■ **Exercise description**
In the client read request section below, condense the paragraph beginning "Upon successful read of the information" into a short bulleted list that keeps its main facts.

■ **Source extract**
☆ ☆ ☆ ☆ ☆
2.2.  Client Read Request

   To read the current configuration of the client on the authorization
   server, the client makes an HTTP GET request to the client
   configuration endpoint, authenticating with its registration access
   token.  This operation SHOULD be idempotent -- not causing changes to
   the client configuration.

   Following is a non-normative example request (with line wraps for
   display purposes only):

     GET /register/s6BhdRkqt3 HTTP/1.1
     Accept: application/json
     Host: server.example.com
     Authorization: Bearer reg-23410913-abewfq.123483

   Upon successful read of the information for a currently active
   client, the authorization server responds with an HTTP 200 OK with
   content type of "application/json" and a payload, as described in
   Section 3.1.  Some values in the response, including the
   "client_secret" and "registration_access_token", MAY be different
   from those in the initial registration response.  However, since read
   operations are intended to be idempotent, the read request itself
   SHOULD NOT cause changes to the client's registered metadata values.
   If the authorization server includes a new client secret and/or
   registration access token in its response, the client MUST
   immediately discard its previous client secret and/or registration
   access token.  The value of the "client_id" MUST NOT change from the
   initial registration response.
☆ ☆ ☆ ☆ ☆
■ **Dataset records**
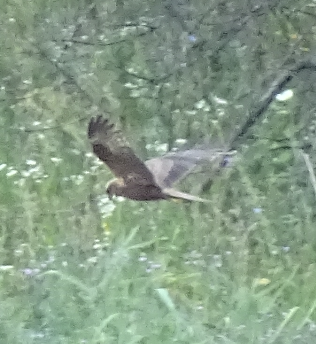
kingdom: Animalia
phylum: Chordata
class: Aves
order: Accipitriformes
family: Accipitridae
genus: Circus
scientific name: Circus aeruginosus
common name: Western marsh harrier
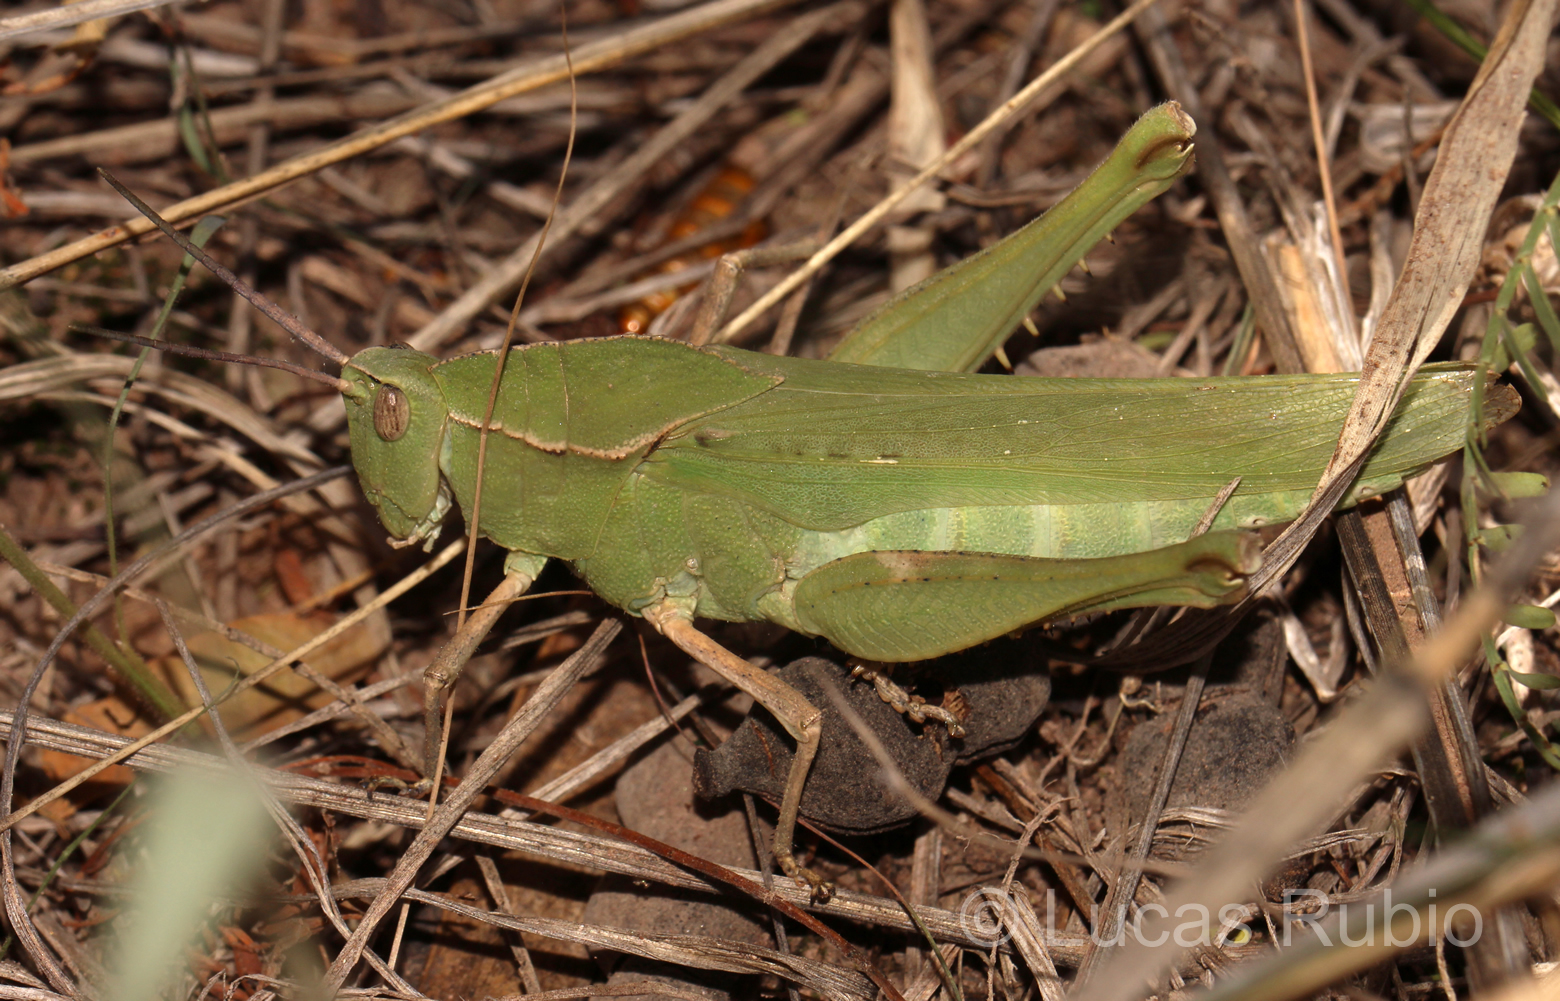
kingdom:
☆ ☆ ☆ ☆ ☆
■ **Exercise output**
- On a successful read for a currently active client, the authorization server returns HTTP 200 OK with content type "application/json" and a payload as described in Section 3.1.
- Some response values, including "client_secret" and "registration_access_token", MAY differ from the initial registration response.
- Because reads are meant to be idempotent, the read request itself SHOULD NOT change the client's registered metadata values.
- If the response includes a new client secret and/or registration access token, the client MUST immediately discard the previous one(s).
- The "client_id" value MUST NOT change from the initial registration response.